Terkait transaksi pembayaran non-tunai yang diselenggarakan PT Jasa Marga Tbk, sebenarnya layanan ini boleh dibilang merupakan pionirnya. Operator jalan tol ini menyediakan GTO yang bisa diakses dengan e-Toll Card keluaran Bank Mandiri sejak tahun 2009. Kerjasama keduanya akan terus berlangsung hingga tahun 2018. Hitung punya hitung, ada 3,7 juta kendaraan yang melakukan transaksi di tol Jasa Marga. Tapi, yang bertransaksi dengan e-Toll Card baru sekitar 10 persennya saja. Meskipun, pada beberapa pintu tol yang memiliki akses langsung dengan kawasan perumahan elite seperti di Pantai Indah Kapuk, Pondok Ranji, dan Bintaro, prosentasenya sudah mencapai 20 persen dari total transaksi.

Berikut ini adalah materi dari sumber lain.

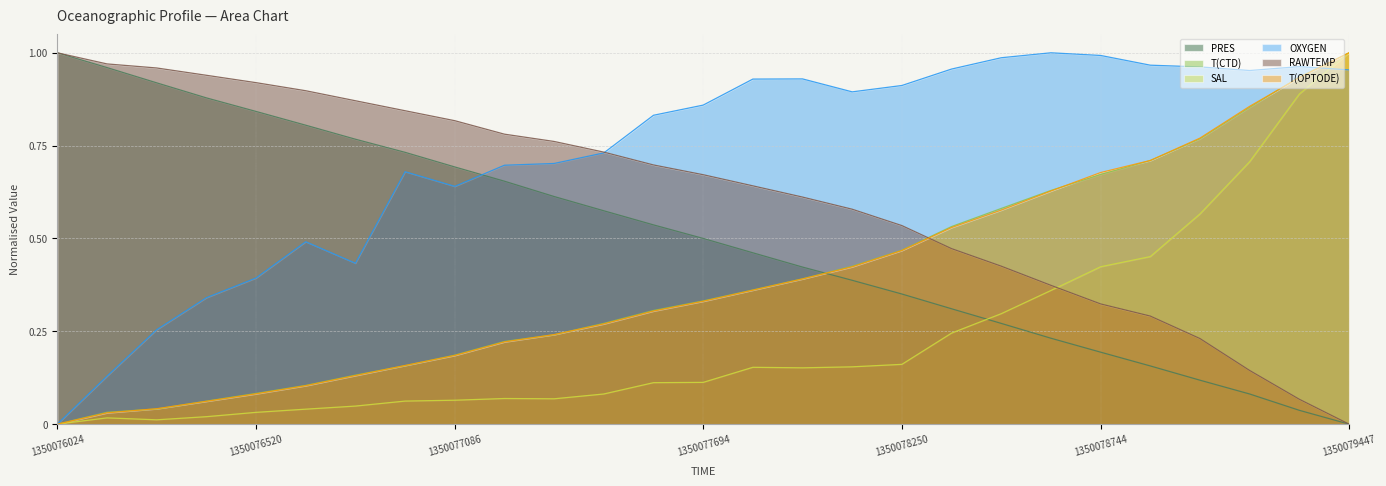

How many interior local valleys does the SAL series have?

3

Sebelum sampai rumah, teringat harus beli shampoo, sabun mandi cair, sabun cuci, pelembut dan pewangi baju (setrika), karbol wangi untuk mengepel lantai, obat nyamuk semprot, tisu gulung kamar mandi, selai roti untuk sarapan pagi dan lainnya. Pokoknya, separuh dari belanja bulanan, heheheee …. Transaksi saya bayar tanpa sepeser pun uang cash. Semuanya non-tunai, setelah terlebih dahulu memperlihatkan kartu anggota swalayan. Lumayan, belanja sebegitu banyak jenis, poin belanja saya peroleh secara otomatis. Tinggal sodorkan kartu kredit, gesek, swipe … tekan nomor pin dan, selesai! Ya, meskipun kewajiban penggunaan pin untuk kartu kredit diundur menjadi tahun 2020, namun credit card saya sudah “terpagari dengan aman” menggunakan enam digit nomor pin, tidak lagi sekadar membubuhkan tanda-tangan.

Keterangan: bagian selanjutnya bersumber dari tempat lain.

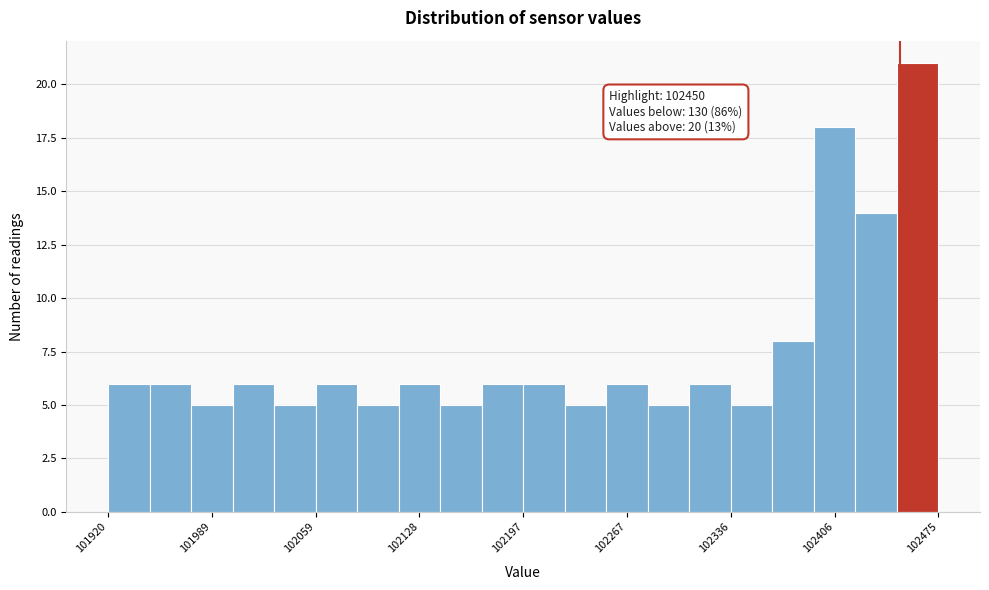

Around what value on the x-axis is the tallest bar? Give the approximate position of its centre, as read against the axis.

102460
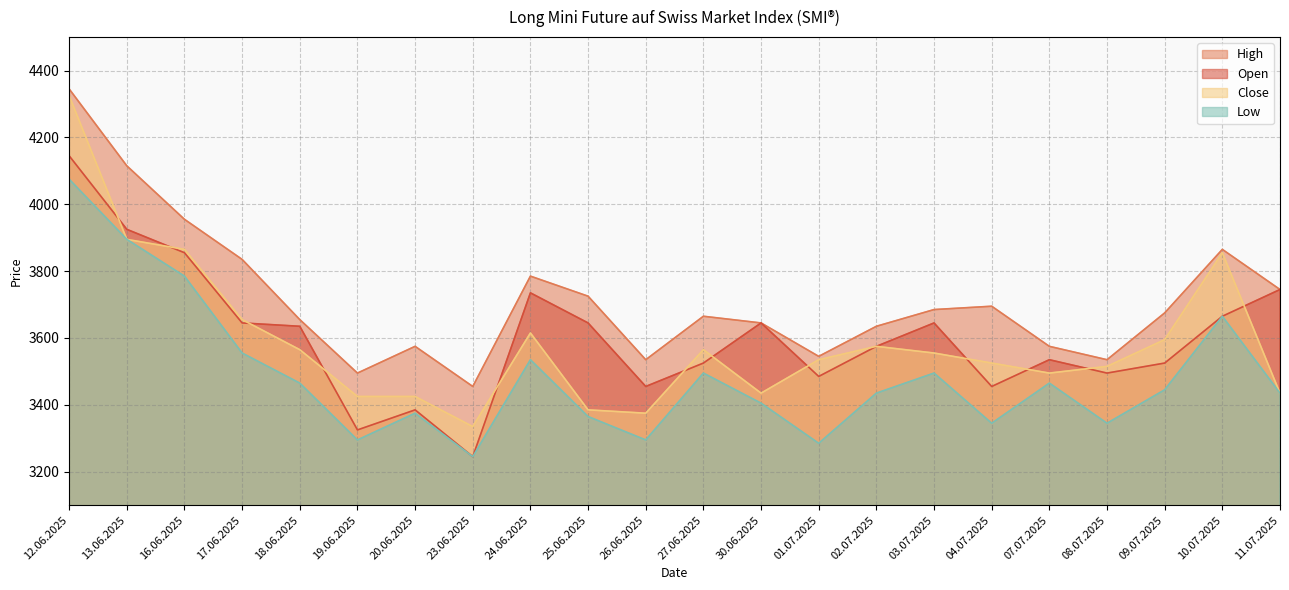

How many interior local valleys does the Open series have?

6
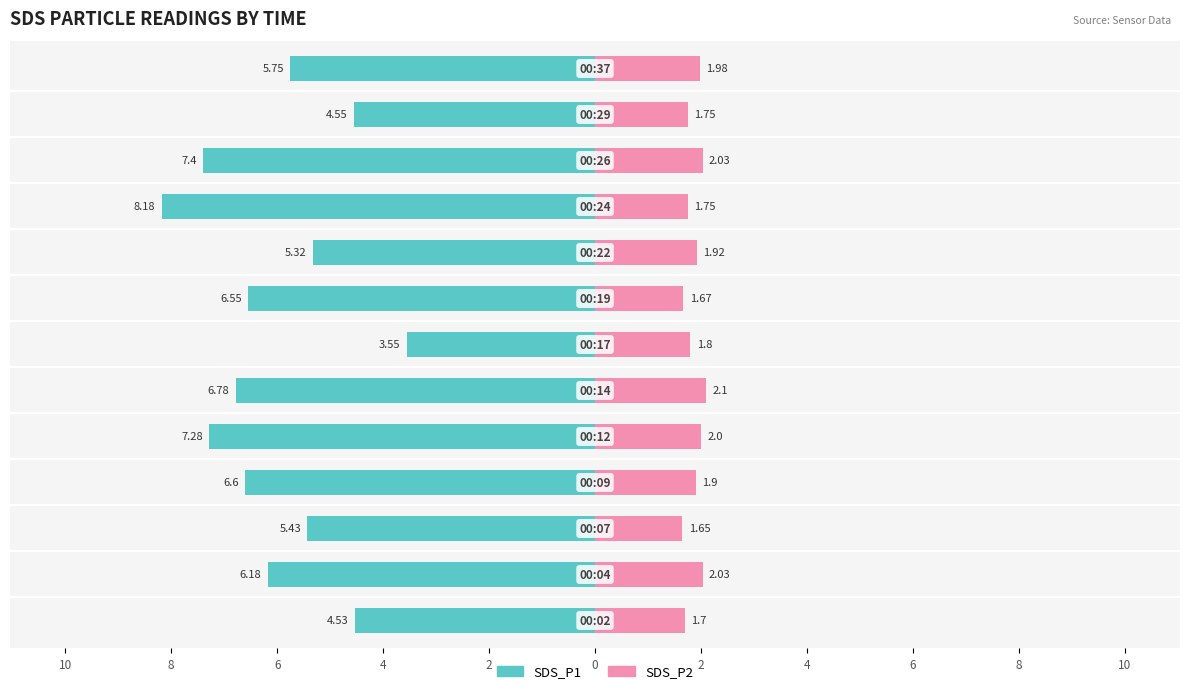

The value of SDS_P2 at 6 is 1.1. True or false?

False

Sampai di rumah, terbaca sebuah pesan pendek di gawai. Sang pengirim pesan menulis, honor penulisan untuk penerbitan buletin sebuah perpustakaan telah terkirim ke nomor rekening saya. “Silakan cek ya Pak,” tertulis pada ujung pesan. Ahhaaaa … lagi-lagi non-tunai pikir saya sembari menyeringaikan senyum. Setelah melakukan pengecekan melalui aplikasi e-banking melalui gawai, ternyata dana transfer itu memang sudah (berhasil) masuk.
Selanjutnya, bukan bermaksud riya atau sejenisnya. Tapi, tak ada salahnya bukan apabila saya menyisihkan sebagian rezeki yang sudah diperoleh, kepada yang berhak menerimanya. Kembali, saya melakukan transaksi non-tunai untuk men-transfer dana ke rekening penerima infaq yang dituju. “Semoga bermanfaat”, begitu inti tulisan pendek saya pada isian ‘Kolom Berita’.

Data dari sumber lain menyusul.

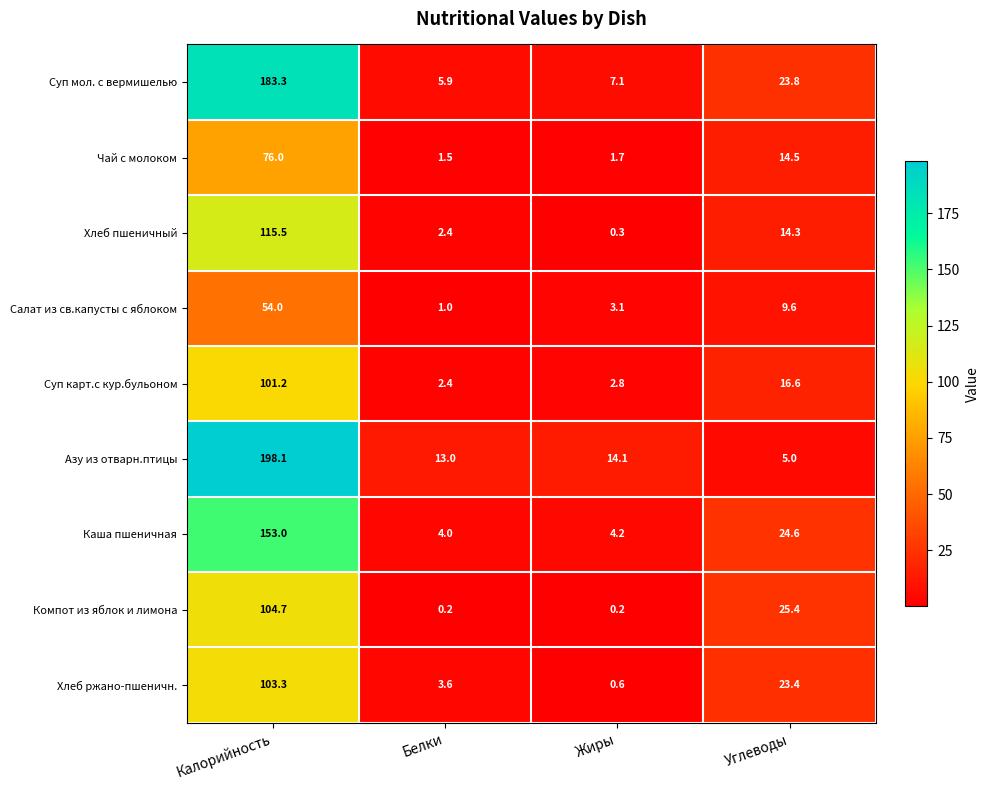

The Хлеб ржано-пшеничн. series shows 140.3 at Калорийность. True or false?

False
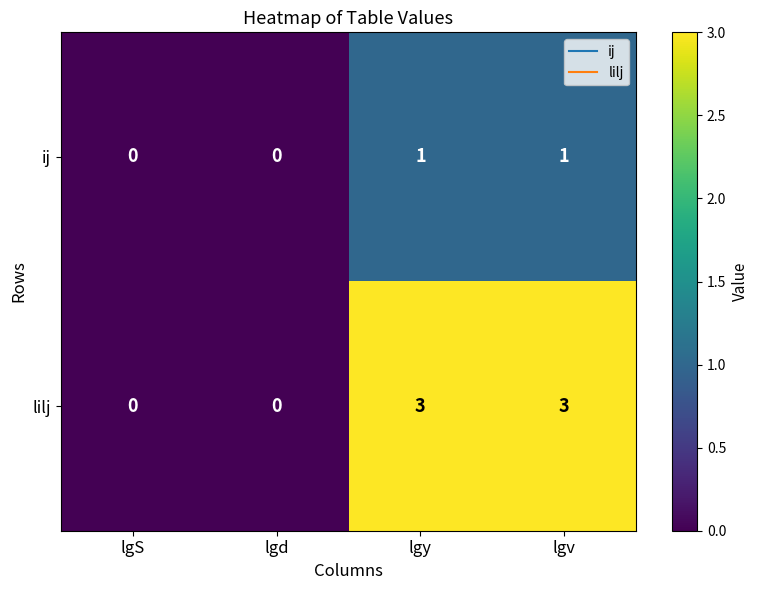

How many lilj values are between 0 and 3?

4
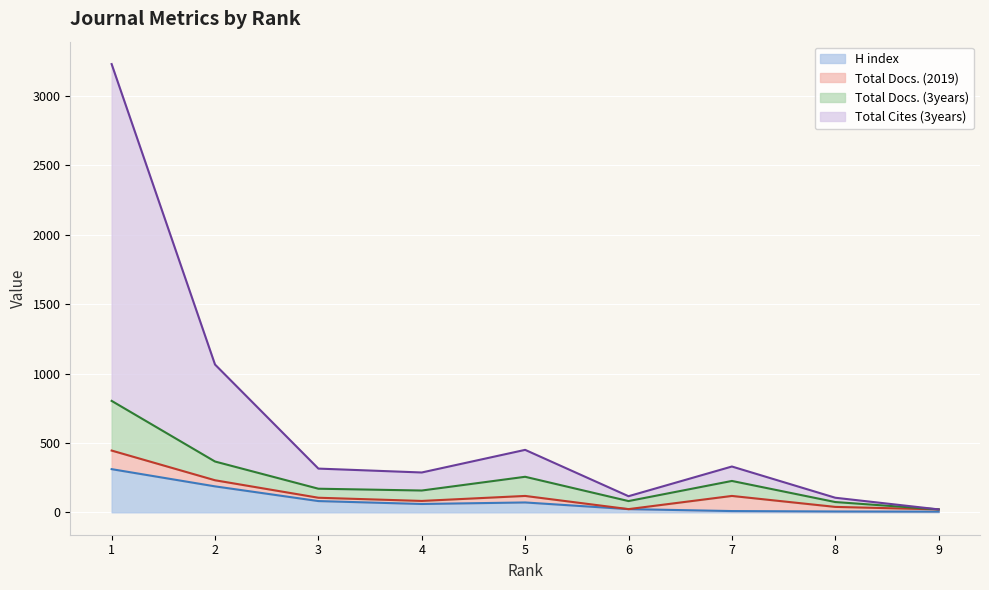

Does the chart display data point markers on the line(s)?

No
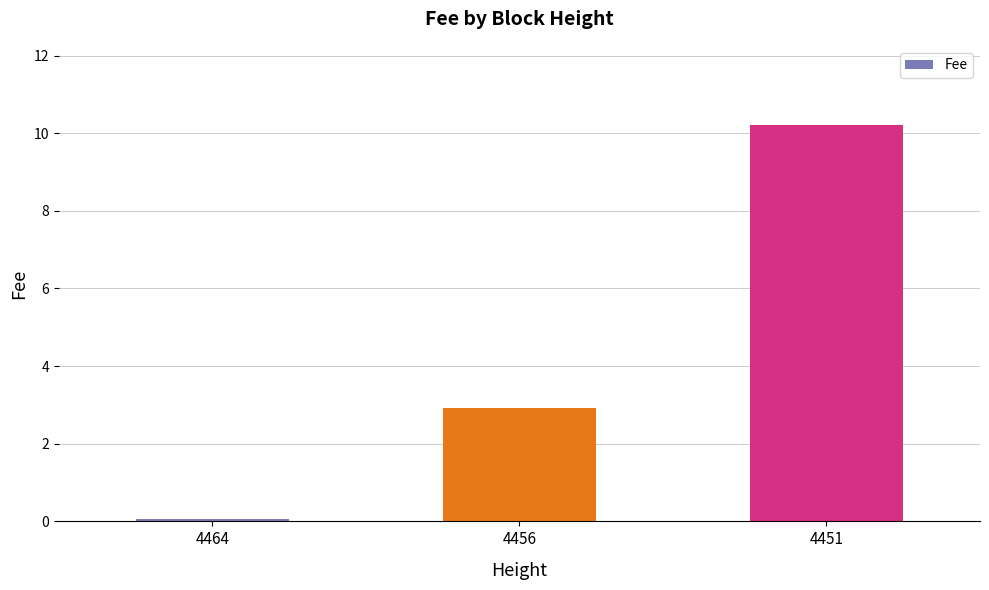

What is the value of the 2nd bar from the left?

2.9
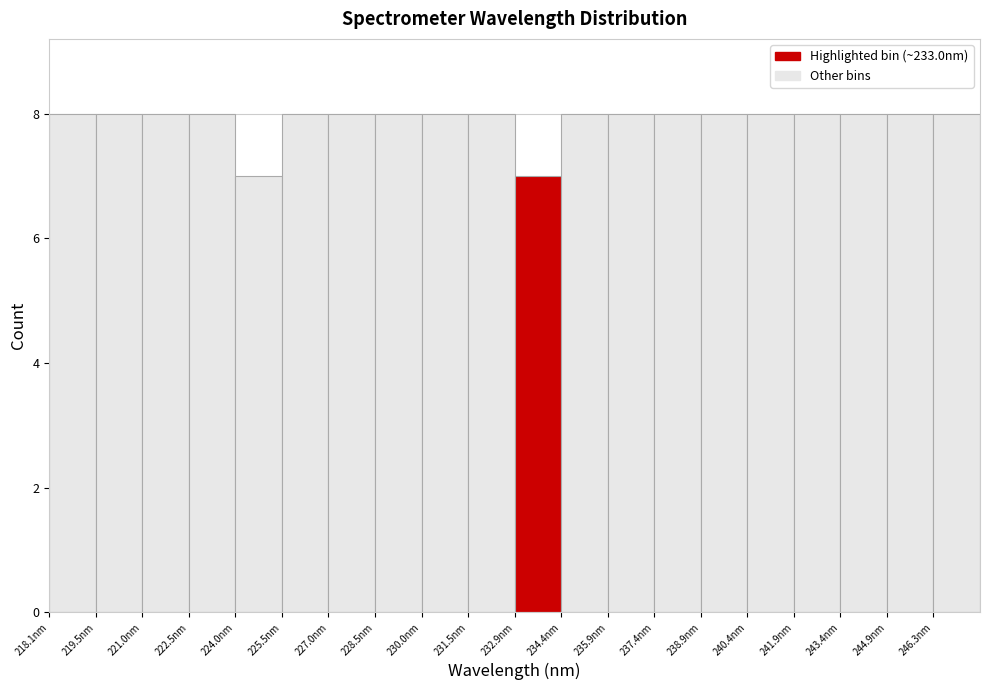

Reading left to right, transcribe this chart: for each bar, give the range it covers on the x-axis and its height. Neither the bar edges nor the heights are printed on the chart, so give them approximately, as read against the axes.

218.0 to 219.6: 8
219.6 to 221.0: 8
221.0 to 222.6: 8
222.6 to 224.0: 8
224.0 to 225.6: 7
225.6 to 227.0: 8
227.0 to 228.4: 8
228.4 to 230.0: 8
230.0 to 231.4: 8
231.4 to 233.0: 8
233.0 to 234.4: 7
234.4 to 236.0: 8
236.0 to 237.4: 8
237.4 to 239.0: 8
239.0 to 240.4: 8
240.4 to 241.8: 8
241.8 to 243.4: 8
243.4 to 244.8: 8
244.8 to 246.4: 8
246.4 to 247.8: 8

Penggunaan gawai yang sangat memudahkan untuk bertransaksi secara non-tunai (dan online) memang sudah bukan hal baru bagi saya. Dan ternyata memang, seperti dimuat Kompas edisi 13 Oktober 2014 yang memuat survei Nielsen, Indonesia menempati posisi pamuncak secara global sebagai negara yang masyarakatnya paling sering mempergunakan gawai atau telepon seluler untuk berbelanja online. Wow, hebat ya! Indonesia tidak sendiri, karena kemudian ada juga negara-negara lain seperti Filipina, Vietnam dan Thailand.
Oh ya, untuk kegiatan yang paling sering dilakukan masyarakat Indonesia berhubungan dengan belanja online ini adalah traveling, dimana separuh dari konsumen berencana membeli tiket pesawat secara online (55%), memesan kamar hotel dan biro perjalanan (46%). Sementara empat dari sepuluh konsumen atau 40%, berencana untuk membeli buku elektronik atau e-book, sedangkan nyaris mendekati angka sama (37%) hendak membeli pakaian, sepatu dan aksesoris via online, sedangkan 34% lagi bersiap membeli tiket untuk pergelaran sebuah acara secara online.